— EXERCISE DATA —
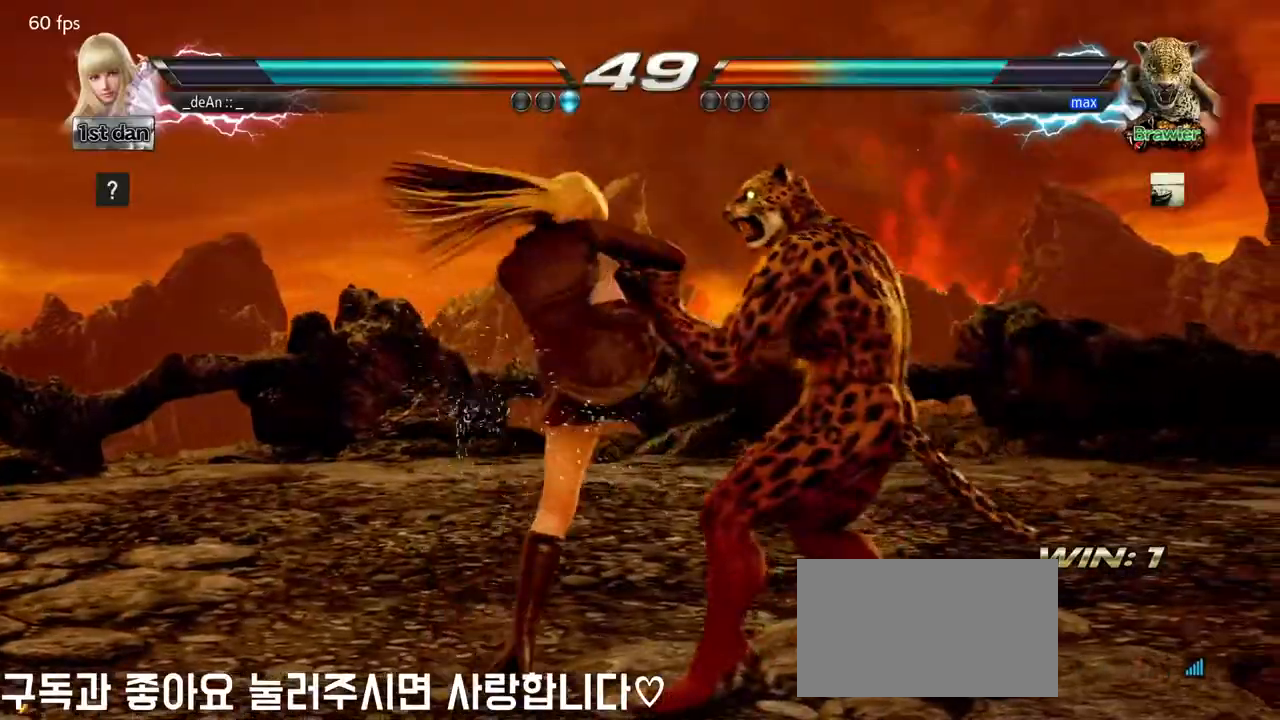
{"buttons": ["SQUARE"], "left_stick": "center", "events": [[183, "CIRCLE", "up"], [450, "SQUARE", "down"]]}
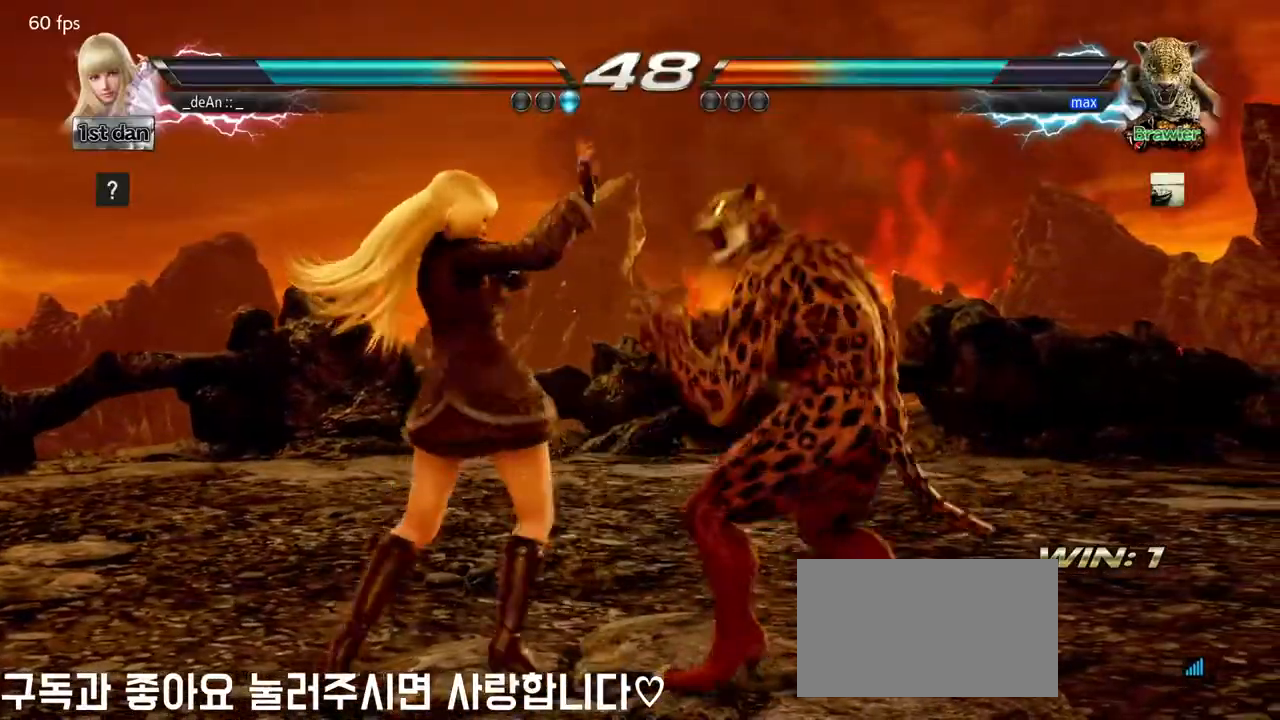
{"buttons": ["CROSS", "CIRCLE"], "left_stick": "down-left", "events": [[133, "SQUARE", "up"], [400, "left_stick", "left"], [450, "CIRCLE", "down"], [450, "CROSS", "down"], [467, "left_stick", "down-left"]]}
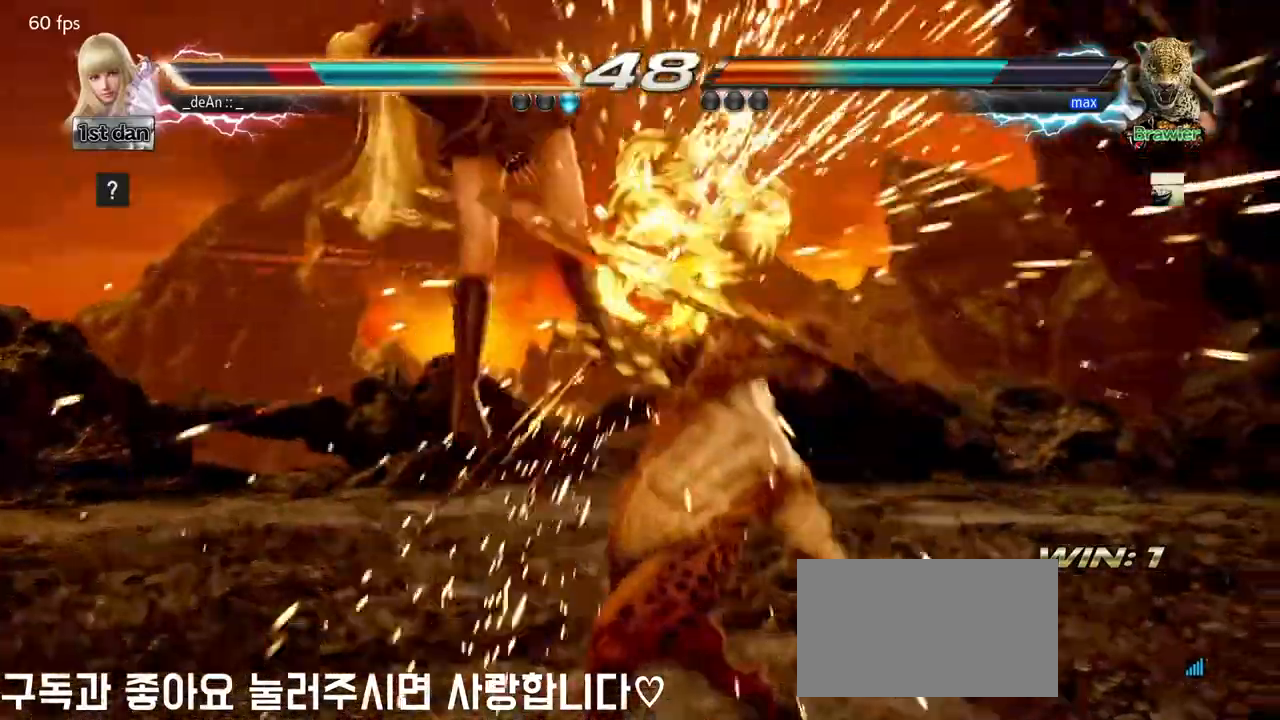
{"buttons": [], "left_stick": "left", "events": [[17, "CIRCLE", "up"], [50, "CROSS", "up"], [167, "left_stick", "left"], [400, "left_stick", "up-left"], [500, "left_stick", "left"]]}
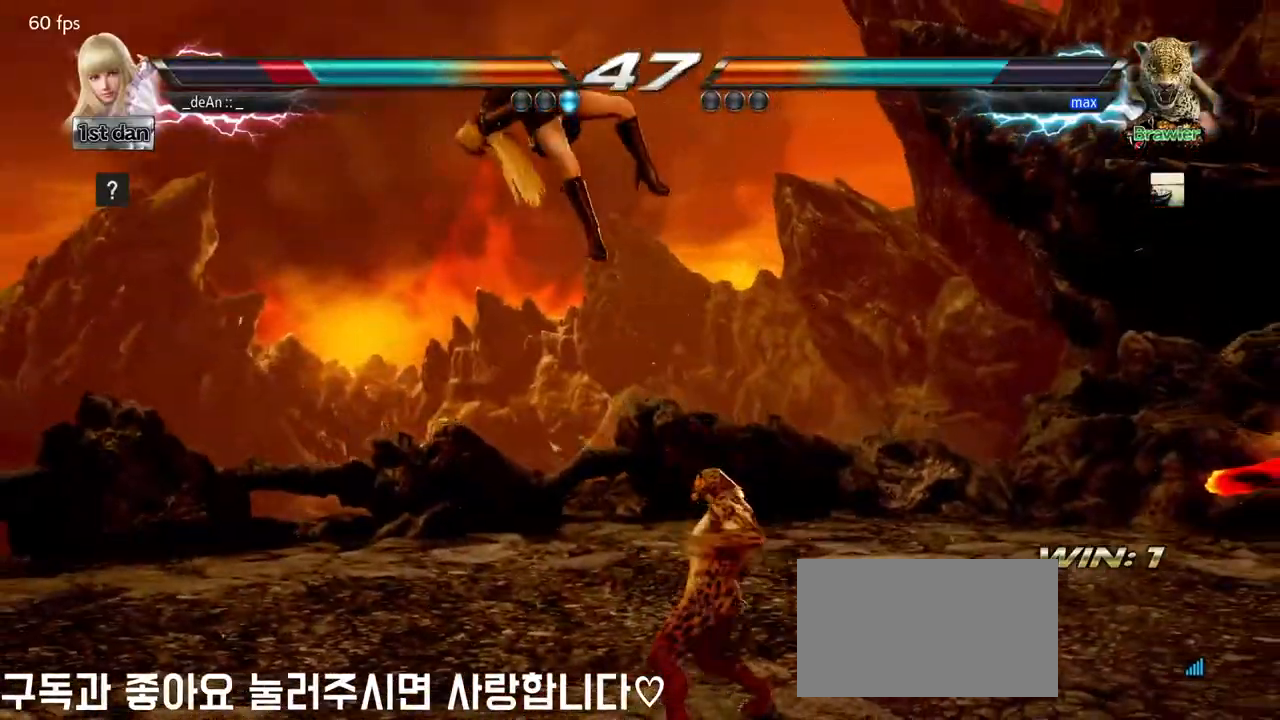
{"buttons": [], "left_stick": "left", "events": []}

— DIRECTIONS —
Leave out all pictures, then copy the remaining material exactly.

— SOLUTION FOR THIS TASK —
{"buttons": ["SQUARE"], "left_stick": "center", "events": [[183, "CIRCLE", "up"], [450, "SQUARE", "down"]]}
{"buttons": ["CROSS", "CIRCLE"], "left_stick": "down-left", "events": [[133, "SQUARE", "up"], [400, "left_stick", "left"], [450, "CIRCLE", "down"], [450, "CROSS", "down"], [467, "left_stick", "down-left"]]}
{"buttons": [], "left_stick": "left", "events": [[17, "CIRCLE", "up"], [50, "CROSS", "up"], [167, "left_stick", "left"], [400, "left_stick", "up-left"], [500, "left_stick", "left"]]}
{"buttons": [], "left_stick": "left", "events": []}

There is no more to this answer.